## Available data
:::
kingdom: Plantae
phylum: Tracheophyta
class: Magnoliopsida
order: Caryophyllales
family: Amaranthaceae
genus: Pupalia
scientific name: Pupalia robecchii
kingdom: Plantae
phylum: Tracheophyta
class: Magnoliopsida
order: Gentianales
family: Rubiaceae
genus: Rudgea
:::
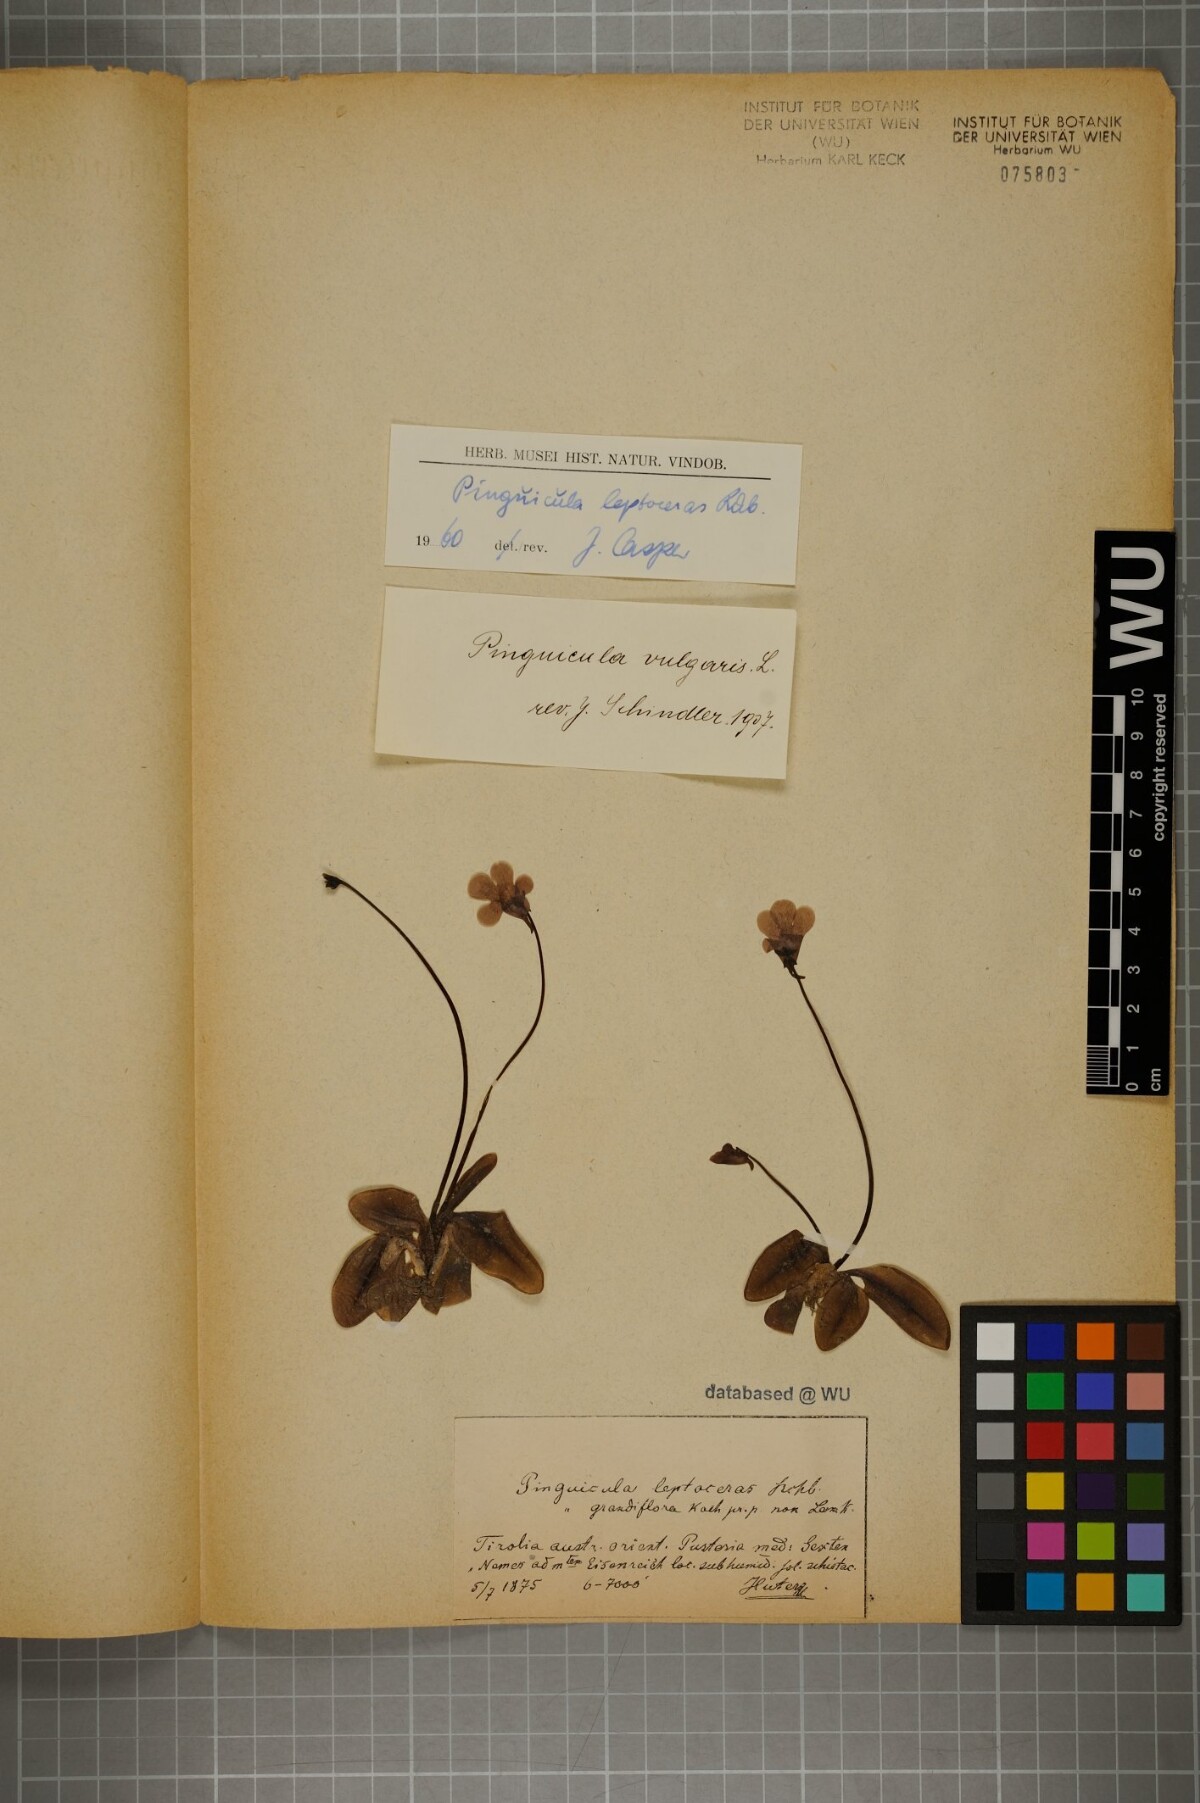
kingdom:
:::
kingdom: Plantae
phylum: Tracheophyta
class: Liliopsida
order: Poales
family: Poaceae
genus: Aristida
:::
## Task prompt
Extract, unchanged, the lines of the items that begin at the line containing "order: Caryophyllales" and end with the line containing "family: Rubiaceae", with both of those lines included.

## Exercise solution
order: Caryophyllales
family: Amaranthaceae
genus: Pupalia
scientific name: Pupalia robecchii
kingdom: Plantae
phylum: Tracheophyta
class: Magnoliopsida
order: Gentianales
family: Rubiaceae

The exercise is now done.